━━━ RECORDS SHOWN

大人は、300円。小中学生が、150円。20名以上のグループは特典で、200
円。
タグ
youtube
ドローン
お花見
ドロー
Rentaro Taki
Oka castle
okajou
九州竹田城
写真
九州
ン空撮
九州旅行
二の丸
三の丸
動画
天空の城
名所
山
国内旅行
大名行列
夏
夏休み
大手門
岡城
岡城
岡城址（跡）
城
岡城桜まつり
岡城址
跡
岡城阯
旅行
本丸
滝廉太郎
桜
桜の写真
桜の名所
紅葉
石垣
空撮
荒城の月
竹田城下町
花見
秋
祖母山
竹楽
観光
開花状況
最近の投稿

━━━━━━

== YOUR ASSIGNMENT ==
Rename "Oka castle" to "Oka Castle" throughout the entries above, and reproduce every other line unchanged.

== REPLY ==
大人は、300円。小中学生が、150円。20名以上のグループは特典で、200
円。
タグ
youtube
ドローン
お花見
ドロー
Rentaro Taki
Oka Castle
okajou
九州竹田城
写真
九州
ン空撮
九州旅行
二の丸
三の丸
動画
天空の城
名所
山
国内旅行
大名行列
夏
夏休み
大手門
岡城
岡城
岡城址（跡）
城
岡城桜まつり
岡城址
跡
岡城阯
旅行
本丸
滝廉太郎
桜
桜の写真
桜の名所
紅葉
石垣
空撮
荒城の月
竹田城下町
花見
秋
祖母山
竹楽
観光
開花状況
最近の投稿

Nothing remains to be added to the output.